Alevis in Turkey have been struggling against denial and seeking official recognition. The creation of a religious site for Alevis in Diyarbakir provides an opportunity for Alevi citizens to practice their faith. However, given that Alevis have been subjected to massacres and pogroms and systematically discriminated against in Turkey, this project also helps to carry out core functions of memorialization, such as the provision of justice and non-discrimination. This memorialization effort also enables Alevis to experience a certain degree of healing, since it grants them wider recognition and contributes to ending discrimination. At the dedication ceremony, leaders of NGOs fighting for Alevi rights emphasized that solidarity with oppressed groups would build a new Turkey, meaning the further democratization of Turkey. Osman Baydemir, the mayor of Diyarbakir, highlighted the multi-cultural and multi-faith history of the city, as well as the need for communities to live their faiths.
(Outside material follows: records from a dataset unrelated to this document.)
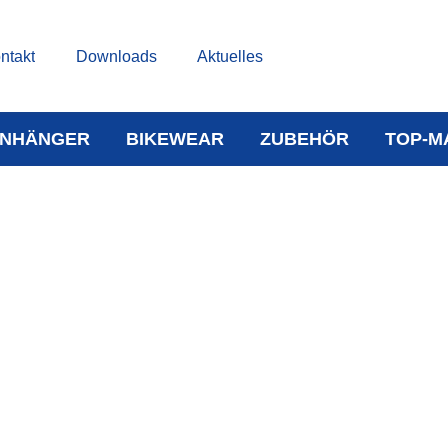
ntakt
Downloads
Aktuelles
NHÄNGER
BIKEWEAR
ZUBEHÖR
TOP-M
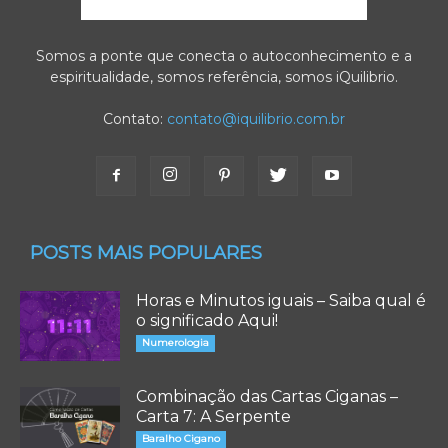
Somos a ponte que conecta o autoconhecimento e a
espiritualidade, somos referência, somos iQuilibrio.
Contato:
contato@iquilibrio.com.br
POSTS MAIS POPULARES
Horas e Minutos iguais – Saiba qual é
o significado Aqui!
Numerologia
Combinação das Cartas Ciganas –
Carta 7: A Serpente
Baralho Cigano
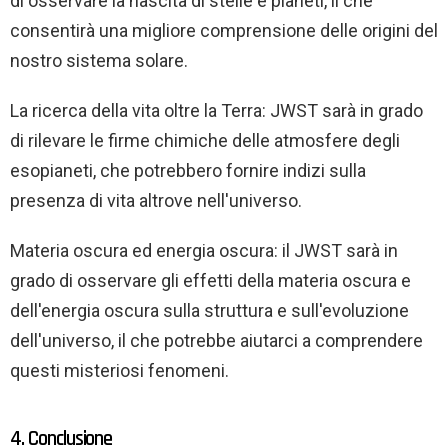
di osservare la nascita di stelle e pianeti, il che
consentirà una migliore comprensione delle origini del
nostro sistema solare.
La ricerca della vita oltre la Terra: JWST sarà in grado
di rilevare le firme chimiche delle atmosfere degli
esopianeti, che potrebbero fornire indizi sulla
presenza di vita altrove nell'universo.
Materia oscura ed energia oscura: il JWST sarà in
grado di osservare gli effetti della materia oscura e
dell'energia oscura sulla struttura e sull'evoluzione
dell'universo, il che potrebbe aiutarci a comprendere
questi misteriosi fenomeni.
4. Conclusione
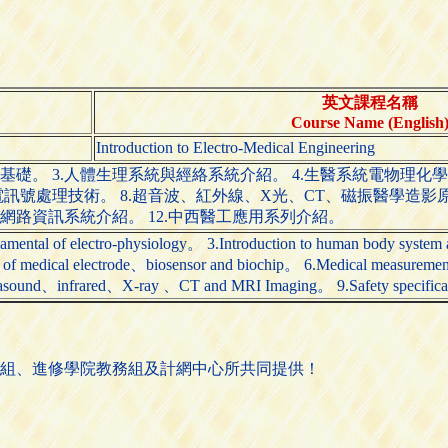
英文課程名稱
Course Name (English
Introduction to Electro-Medical Engineering
之基礎。 3.人體生理系統與經絡系統介紹。 4.生醫系統電物理化
訊號處理技術。 8.超音波、紅外線、X光、CT、磁振醫學造影原
醫療網路資訊系統介紹。 12.中西醫工應用系列介紹。
amental of electro-physiology。 3.Introduction to human body system
s of medical electrode、biosensor and biochip。 6.Medical measuremen
ltrasound、infrared、X-ray 、CT and MRI Imaging。 9.Safety specificati
組、進修學院教務組及計網中心所共同提供！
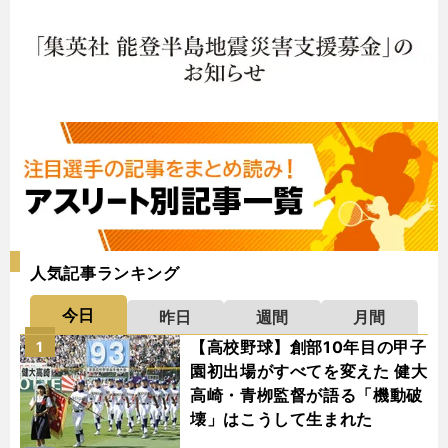
人気記事ランキング
今日
昨日
週間
月間
【高校野球】創部10年目の甲子
1
園初出場がすべてを変えた 健大
高崎・青栁監督が語る「機動破
壊」はこうして生まれた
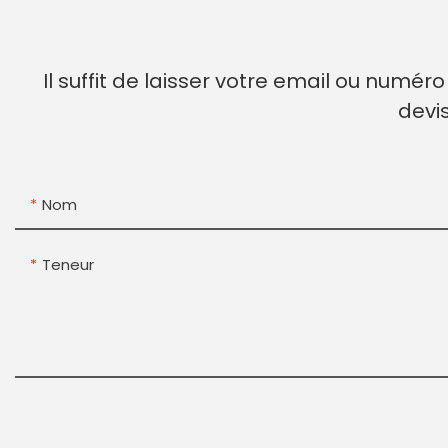
Il suffit de laisser votre email ou numé
devi
Nom
Teneur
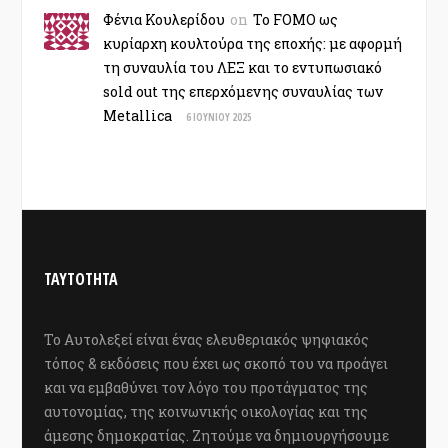
Φένια Κουλερίδου
on
Το FOMO ως
κυρίαρχη κουλτούρα της εποχής: με αφορμή
τη συναυλία του ΛΕΞ και το εντυπωσιακό
sold out της επερχόμενης συναυλίας των
Metallica
6 ΙΟΥΝΊΟΥ 2025
ΤΑΥΤΟΤΗΤΑ
Το Αυτολεξεί είναι ένας ελευθεριακός ψηφιακός
τόπος & εκδόσεις που έχει ως σκοπό του να προάγει
και να εμβαθύνει τον λόγο του προτάγματος της
αυτονομίας, της κοινωνικής οικολογίας και της
άμεσης δημοκρατίας. Ζητούμε να δημιουργήσουμε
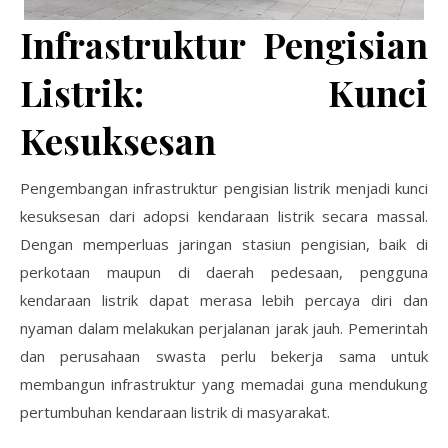
Infrastruktur Pengisian
Listrik: Kunci
Kesuksesan
Pengembangan infrastruktur pengisian listrik menjadi kunci
kesuksesan dari adopsi kendaraan listrik secara massal.
Dengan memperluas jaringan stasiun pengisian, baik di
perkotaan maupun di daerah pedesaan, pengguna
kendaraan listrik dapat merasa lebih percaya diri dan
nyaman dalam melakukan perjalanan jarak jauh. Pemerintah
dan perusahaan swasta perlu bekerja sama untuk
membangun infrastruktur yang memadai guna mendukung
pertumbuhan kendaraan listrik di masyarakat.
The Turkish state has not recognized the Alevi identity as a distinct ethno-religious identity since the establishment of the republic in 1923, and this policy continues to this day. Although the Turkish Republic claims to be secular on a constitutional basis, the Directorate of Religious Affairs, an institution subordinate to the Prime Minister’s office, has regulated all religious activity since 1924, based on the principles and practices of Sunni Islam. This institution has refused to recognize the Alevi faith and has pursued a variety of discriminatory policies. These include not providing houses of worship for Alevis (called cemevi) apart from mosques, and refusing to fund the expenses of existing cemevis. According to Sunni Islamic discourse, the Alevi faith is a sect of Islam; since mosques are the only “true” places of prayer for Muslims, there is no room to acknowledge cemevi as sacred and distinct religious institutions. Yet the Alevi faith and Sunni Islam differ substantially on philosophical and practical grounds. More importantly, the insistence by the Alevi population that cemevi be recognized as their official religious sites does not, in their view, aim to create boundaries with Sunni Muslims, but is about enabling the survival of the Alevi faith. Since the Justice and Development Party (the AKP) came to power in 2002, they have several times promised a so-called “Alevi opening”—a liberalization of the rules regarding Alevis–but these initiatives have not been translated into policy, mainly because of the government’s ideological views.
Construction of the Diyarbakir Cemevi began in July 2011, with a ceremony attended by representatives of various civil society organizations, the mayor of Diyarbakir, and religious leaders. The building process did not take long, and the Diyarbakir Cemevi was dedicated in a crowded ceremony in December 2011. Many NGOs that advocated Alevi rights were present at this ceremony, in addition to the mayor of Diyarbakir, other leading political figures from the Peace and Democracy Party (BDP), representatives of the Pir Sultan Abdal Cultural Association, the Alevi Bektashi Federation, the Confederation of Alevi Associations in Europe and a number of other NGOs, religious community leaders, and thousands of people who attended to show their solidarity with Alevis. The main purpose of the project was to provide a religious site for Alevis in which they can practice their religion. The building contains various sections specifically designed for religious and social purposes: a hall to be used for the religious ritual known as “cem,” a conference room, a place for the religious ritual of lokma (the sacrifice and sharing of food), a room for paying respects to the families of the deceased, an administrative office, cafeteria and mortuary. During the opening ceremony for the Diyarbakir Cemevi, the whirling ceremony of “semah” was also performed. Naming sections of the Cemevi helps to keep alive the memory of victims in Alevi history. For example, the conference room is named Seyit Rıza Conference Hall, referring to a Kurdish-Alevi leader executed in 1938 in the course of the Dersim Massacre. Since the Diyarbakir Cemevi was opened, it has also hosted various conferences and activities addressing the history, faith and identity of Alevis.
In February 2013, Turkish Prime Minister Recep Tayyip Erdoğan said, “Cemevis are sites of cultural activity. In Islam, the mosque is where you pray. In Christianity, have you ever heard of a place other than a church? Our Alevi brothers are Muslims like us, and they have a different interpretation of Islam.” The main challenge to the purposes of this project has been this government attitude that the Alevi faith is merely a different version of Sunni Islam. This attitude encourages the persistence of an ethno-religious hierarchy in Turkey and implicitly justifies discriminatory policies towards the Alevi population. Today, although the total number of mosques in Turkey is 82,693, there are only 937 cemevis. Considering that millions of Alevis live in Turkey, these figures highlight the extent of discrimination against the Alevi faith. Recently, Hüseyin Aygün, an Alevi deputy, requested the establishment of a cemevi in the Turkish parliament for Alevi MPs and workers, but his suggestion was not welcomed by the government.